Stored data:
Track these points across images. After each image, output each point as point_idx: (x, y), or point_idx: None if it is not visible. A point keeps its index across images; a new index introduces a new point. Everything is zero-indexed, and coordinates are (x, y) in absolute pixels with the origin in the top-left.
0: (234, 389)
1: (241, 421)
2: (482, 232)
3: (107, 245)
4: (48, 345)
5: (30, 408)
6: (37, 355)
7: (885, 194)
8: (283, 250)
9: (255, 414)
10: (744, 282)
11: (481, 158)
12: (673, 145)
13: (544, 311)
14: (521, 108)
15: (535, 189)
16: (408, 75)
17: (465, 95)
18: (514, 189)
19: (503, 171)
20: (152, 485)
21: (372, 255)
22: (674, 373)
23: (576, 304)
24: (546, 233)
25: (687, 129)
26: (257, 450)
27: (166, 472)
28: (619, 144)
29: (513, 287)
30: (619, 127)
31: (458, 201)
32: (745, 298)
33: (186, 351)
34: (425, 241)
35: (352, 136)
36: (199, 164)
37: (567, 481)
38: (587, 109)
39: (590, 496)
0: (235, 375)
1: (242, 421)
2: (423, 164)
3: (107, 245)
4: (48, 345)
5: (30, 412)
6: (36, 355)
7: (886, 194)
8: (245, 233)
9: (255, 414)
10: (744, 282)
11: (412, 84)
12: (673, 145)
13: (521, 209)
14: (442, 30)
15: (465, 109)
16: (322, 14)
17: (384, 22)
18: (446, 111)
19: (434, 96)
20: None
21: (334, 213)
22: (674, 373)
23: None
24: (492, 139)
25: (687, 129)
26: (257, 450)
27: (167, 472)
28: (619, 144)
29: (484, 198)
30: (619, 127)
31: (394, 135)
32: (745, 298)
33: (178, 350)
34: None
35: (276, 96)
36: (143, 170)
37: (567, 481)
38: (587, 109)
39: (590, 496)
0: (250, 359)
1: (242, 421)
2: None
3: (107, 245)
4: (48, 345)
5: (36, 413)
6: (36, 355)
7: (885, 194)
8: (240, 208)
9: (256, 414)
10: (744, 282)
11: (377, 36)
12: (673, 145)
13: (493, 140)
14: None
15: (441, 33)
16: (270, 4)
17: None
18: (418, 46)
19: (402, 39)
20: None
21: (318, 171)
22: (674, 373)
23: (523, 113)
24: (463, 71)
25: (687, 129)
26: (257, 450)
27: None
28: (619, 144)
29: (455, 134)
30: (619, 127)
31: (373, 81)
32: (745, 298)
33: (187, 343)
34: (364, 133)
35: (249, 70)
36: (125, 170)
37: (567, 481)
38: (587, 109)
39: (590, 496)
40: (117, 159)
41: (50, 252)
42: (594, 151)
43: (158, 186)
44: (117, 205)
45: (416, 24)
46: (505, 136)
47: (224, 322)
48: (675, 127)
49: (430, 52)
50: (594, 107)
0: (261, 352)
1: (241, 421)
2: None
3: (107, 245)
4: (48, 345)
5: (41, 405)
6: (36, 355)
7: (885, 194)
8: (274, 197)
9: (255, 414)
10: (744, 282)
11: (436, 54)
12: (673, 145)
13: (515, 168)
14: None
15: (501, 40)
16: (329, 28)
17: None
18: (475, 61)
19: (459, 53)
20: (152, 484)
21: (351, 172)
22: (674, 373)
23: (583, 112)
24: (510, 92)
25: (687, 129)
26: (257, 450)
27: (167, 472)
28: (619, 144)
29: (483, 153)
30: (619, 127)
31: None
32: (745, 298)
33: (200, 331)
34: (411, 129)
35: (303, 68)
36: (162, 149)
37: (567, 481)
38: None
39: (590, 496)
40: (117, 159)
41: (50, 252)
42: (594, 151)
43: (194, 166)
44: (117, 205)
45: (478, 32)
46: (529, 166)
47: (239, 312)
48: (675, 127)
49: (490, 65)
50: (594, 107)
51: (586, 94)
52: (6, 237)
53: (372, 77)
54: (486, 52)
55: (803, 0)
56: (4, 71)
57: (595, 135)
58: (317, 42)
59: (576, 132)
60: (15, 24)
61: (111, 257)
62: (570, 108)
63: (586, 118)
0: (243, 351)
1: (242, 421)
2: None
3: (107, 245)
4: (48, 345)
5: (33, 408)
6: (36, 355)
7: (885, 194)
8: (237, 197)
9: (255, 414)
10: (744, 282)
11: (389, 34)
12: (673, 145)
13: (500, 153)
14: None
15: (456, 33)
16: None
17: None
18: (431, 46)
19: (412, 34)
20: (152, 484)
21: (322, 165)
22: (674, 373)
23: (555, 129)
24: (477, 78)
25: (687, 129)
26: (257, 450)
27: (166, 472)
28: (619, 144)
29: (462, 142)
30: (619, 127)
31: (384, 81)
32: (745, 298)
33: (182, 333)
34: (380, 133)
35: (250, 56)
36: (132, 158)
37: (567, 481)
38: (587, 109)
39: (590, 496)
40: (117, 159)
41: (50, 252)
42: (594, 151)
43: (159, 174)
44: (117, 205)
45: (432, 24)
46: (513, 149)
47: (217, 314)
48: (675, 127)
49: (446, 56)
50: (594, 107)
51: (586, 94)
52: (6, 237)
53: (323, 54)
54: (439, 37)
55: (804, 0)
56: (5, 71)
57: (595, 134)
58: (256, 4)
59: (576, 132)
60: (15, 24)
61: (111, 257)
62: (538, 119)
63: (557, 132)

- _Work request_: Nothing in the entries should be skipped. Output them all exactly.

- _Exercise result_:
Track these points across images. After each image, output each point as point_idx: (x, y), or point_idx: None if it is not visible. A point keeps its index across images; a new index introduces a new point. Everything is zero-indexed, and coordinates are (x, y) in absolute pixels with the origin in the top-left.
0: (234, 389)
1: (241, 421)
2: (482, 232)
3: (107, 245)
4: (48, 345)
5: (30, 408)
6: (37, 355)
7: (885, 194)
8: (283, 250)
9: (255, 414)
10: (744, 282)
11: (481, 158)
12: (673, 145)
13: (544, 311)
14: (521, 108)
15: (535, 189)
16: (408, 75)
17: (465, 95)
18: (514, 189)
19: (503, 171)
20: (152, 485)
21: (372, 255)
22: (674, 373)
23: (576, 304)
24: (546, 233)
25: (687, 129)
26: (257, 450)
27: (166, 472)
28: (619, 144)
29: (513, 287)
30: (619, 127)
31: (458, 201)
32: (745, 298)
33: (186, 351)
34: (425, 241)
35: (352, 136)
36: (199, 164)
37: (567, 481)
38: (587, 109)
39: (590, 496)
0: (235, 375)
1: (242, 421)
2: (423, 164)
3: (107, 245)
4: (48, 345)
5: (30, 412)
6: (36, 355)
7: (886, 194)
8: (245, 233)
9: (255, 414)
10: (744, 282)
11: (412, 84)
12: (673, 145)
13: (521, 209)
14: (442, 30)
15: (465, 109)
16: (322, 14)
17: (384, 22)
18: (446, 111)
19: (434, 96)
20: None
21: (334, 213)
22: (674, 373)
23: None
24: (492, 139)
25: (687, 129)
26: (257, 450)
27: (167, 472)
28: (619, 144)
29: (484, 198)
30: (619, 127)
31: (394, 135)
32: (745, 298)
33: (178, 350)
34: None
35: (276, 96)
36: (143, 170)
37: (567, 481)
38: (587, 109)
39: (590, 496)
0: (250, 359)
1: (242, 421)
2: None
3: (107, 245)
4: (48, 345)
5: (36, 413)
6: (36, 355)
7: (885, 194)
8: (240, 208)
9: (256, 414)
10: (744, 282)
11: (377, 36)
12: (673, 145)
13: (493, 140)
14: None
15: (441, 33)
16: (270, 4)
17: None
18: (418, 46)
19: (402, 39)
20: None
21: (318, 171)
22: (674, 373)
23: (523, 113)
24: (463, 71)
25: (687, 129)
26: (257, 450)
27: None
28: (619, 144)
29: (455, 134)
30: (619, 127)
31: (373, 81)
32: (745, 298)
33: (187, 343)
34: (364, 133)
35: (249, 70)
36: (125, 170)
37: (567, 481)
38: (587, 109)
39: (590, 496)
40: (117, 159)
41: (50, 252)
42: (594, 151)
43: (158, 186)
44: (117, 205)
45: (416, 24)
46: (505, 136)
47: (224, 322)
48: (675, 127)
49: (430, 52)
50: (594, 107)
0: (261, 352)
1: (241, 421)
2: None
3: (107, 245)
4: (48, 345)
5: (41, 405)
6: (36, 355)
7: (885, 194)
8: (274, 197)
9: (255, 414)
10: (744, 282)
11: (436, 54)
12: (673, 145)
13: (515, 168)
14: None
15: (501, 40)
16: (329, 28)
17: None
18: (475, 61)
19: (459, 53)
20: (152, 484)
21: (351, 172)
22: (674, 373)
23: (583, 112)
24: (510, 92)
25: (687, 129)
26: (257, 450)
27: (167, 472)
28: (619, 144)
29: (483, 153)
30: (619, 127)
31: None
32: (745, 298)
33: (200, 331)
34: (411, 129)
35: (303, 68)
36: (162, 149)
37: (567, 481)
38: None
39: (590, 496)
40: (117, 159)
41: (50, 252)
42: (594, 151)
43: (194, 166)
44: (117, 205)
45: (478, 32)
46: (529, 166)
47: (239, 312)
48: (675, 127)
49: (490, 65)
50: (594, 107)
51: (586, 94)
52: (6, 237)
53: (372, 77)
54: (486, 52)
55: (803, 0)
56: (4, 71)
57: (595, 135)
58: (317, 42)
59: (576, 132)
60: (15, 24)
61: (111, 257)
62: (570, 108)
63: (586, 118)
0: (243, 351)
1: (242, 421)
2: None
3: (107, 245)
4: (48, 345)
5: (33, 408)
6: (36, 355)
7: (885, 194)
8: (237, 197)
9: (255, 414)
10: (744, 282)
11: (389, 34)
12: (673, 145)
13: (500, 153)
14: None
15: (456, 33)
16: None
17: None
18: (431, 46)
19: (412, 34)
20: (152, 484)
21: (322, 165)
22: (674, 373)
23: (555, 129)
24: (477, 78)
25: (687, 129)
26: (257, 450)
27: (166, 472)
28: (619, 144)
29: (462, 142)
30: (619, 127)
31: (384, 81)
32: (745, 298)
33: (182, 333)
34: (380, 133)
35: (250, 56)
36: (132, 158)
37: (567, 481)
38: (587, 109)
39: (590, 496)
40: (117, 159)
41: (50, 252)
42: (594, 151)
43: (159, 174)
44: (117, 205)
45: (432, 24)
46: (513, 149)
47: (217, 314)
48: (675, 127)
49: (446, 56)
50: (594, 107)
51: (586, 94)
52: (6, 237)
53: (323, 54)
54: (439, 37)
55: (804, 0)
56: (5, 71)
57: (595, 134)
58: (256, 4)
59: (576, 132)
60: (15, 24)
61: (111, 257)
62: (538, 119)
63: (557, 132)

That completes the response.